IgHV mutation, as seen in this case, is associated with a more indolent course in CLL [9]. Countering the argument for indolence in this case, however, is the patient’s initial presentation with lymphocytosis, splenomegaly, mild anemia, and thrombocytopenia. This presentation is consistent with Rai Stage III or IV, or Binet Stage C, of which all are unfavorable prognostic categories. Lastly, the malignant clone originally co-expressed CD5, a hallmark of classic chronic lymphocytic leukemia; the loss of CD5 expression that occurred, in this case, suggests that the patient’s lymphoproliferative disorder may have been an atypical form of chronic lymphocytic leukemia. What role, if any, the presence of IgHV mutation and early loss of CD5 expression may have played in the regression of this patient's CLL is unknown. Also unknown are other features of the tumor or host that may have helped sensitize the tumor to EGCG or may have contributed in some other way to the complete regression seen here.

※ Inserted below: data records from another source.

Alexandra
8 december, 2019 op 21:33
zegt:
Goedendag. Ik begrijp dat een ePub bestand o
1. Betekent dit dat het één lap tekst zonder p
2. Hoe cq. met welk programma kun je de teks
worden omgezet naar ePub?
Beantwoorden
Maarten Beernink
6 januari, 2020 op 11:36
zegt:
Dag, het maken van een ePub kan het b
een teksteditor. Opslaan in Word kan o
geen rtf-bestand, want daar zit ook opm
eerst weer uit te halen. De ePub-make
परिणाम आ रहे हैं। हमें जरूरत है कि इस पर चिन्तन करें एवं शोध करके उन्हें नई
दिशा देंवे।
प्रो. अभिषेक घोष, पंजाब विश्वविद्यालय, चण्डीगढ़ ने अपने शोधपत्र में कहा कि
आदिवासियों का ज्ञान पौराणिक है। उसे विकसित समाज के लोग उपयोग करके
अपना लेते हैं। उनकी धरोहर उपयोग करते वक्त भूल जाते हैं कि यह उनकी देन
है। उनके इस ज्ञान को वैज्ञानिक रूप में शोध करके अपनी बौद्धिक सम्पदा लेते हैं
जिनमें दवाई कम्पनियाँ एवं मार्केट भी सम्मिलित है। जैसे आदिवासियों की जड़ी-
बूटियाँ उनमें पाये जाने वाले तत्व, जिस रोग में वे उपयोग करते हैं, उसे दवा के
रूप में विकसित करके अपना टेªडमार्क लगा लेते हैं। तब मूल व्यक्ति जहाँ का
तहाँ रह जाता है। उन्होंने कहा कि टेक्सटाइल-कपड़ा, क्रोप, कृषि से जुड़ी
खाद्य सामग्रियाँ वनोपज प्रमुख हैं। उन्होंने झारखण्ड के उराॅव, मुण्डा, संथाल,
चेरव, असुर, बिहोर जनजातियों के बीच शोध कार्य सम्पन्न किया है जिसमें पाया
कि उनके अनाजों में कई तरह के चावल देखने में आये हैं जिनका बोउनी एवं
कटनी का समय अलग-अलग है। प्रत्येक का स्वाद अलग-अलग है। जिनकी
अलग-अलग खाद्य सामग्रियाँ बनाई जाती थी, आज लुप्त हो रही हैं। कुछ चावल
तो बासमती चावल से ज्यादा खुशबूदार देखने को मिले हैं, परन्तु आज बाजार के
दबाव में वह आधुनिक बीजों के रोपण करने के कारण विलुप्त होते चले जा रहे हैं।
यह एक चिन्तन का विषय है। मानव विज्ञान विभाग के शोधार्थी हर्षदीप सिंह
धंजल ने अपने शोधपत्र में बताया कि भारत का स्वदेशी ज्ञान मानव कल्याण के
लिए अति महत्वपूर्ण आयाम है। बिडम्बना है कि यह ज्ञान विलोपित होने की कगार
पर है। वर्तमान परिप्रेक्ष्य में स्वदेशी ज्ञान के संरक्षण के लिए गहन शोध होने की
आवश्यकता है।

Standard treatment with anti-CD20 antibody and cytotoxic chemotherapy improves overall chronic lymphocytic leukemia survival, but is not curative. Novel therapies, including ibrutinib, idelalisib, and ABT-199 also improve survival, but curative potential is likely lacking. Prolonged therapy may be needed, which could be challenging, considering ibrutinib can cost $100,000 USD annually [9].

Hematopoietic stem cell transplant (HSCT) does offer a cure to some patients with chronic lymphocytic leukemia, with 45% remaining disease-free for five years. However, HSCT is appropriate only in high-risk chronic lymphocytic leukemia, because treatment-related mortality approaches 30% at two years. Additionally, chronic graft-versus-host disease decreases the quality of life in 25% of HSCT survivors [9]. Finally, costs related to HSCT typically exceed $80,000 USD in the first year after transplantation [10].

Conclusions

Standard therapy for chronic lymphocytic leukemia fails to provide a cure. Novel targeted therapies are neither curative nor financially accessible for many patients. The safety risks of HSCT, the only conventional curative procedure, limit this option to a minority of patients. Therefore, the exceptional response of one chronic lymphocytic leukemia patient while taking epigallocatechin-3-gallate suggests that this botanical extract may offer a safe, inexpensive, and effective treatment for some patients, and that it should be vigorously investigated.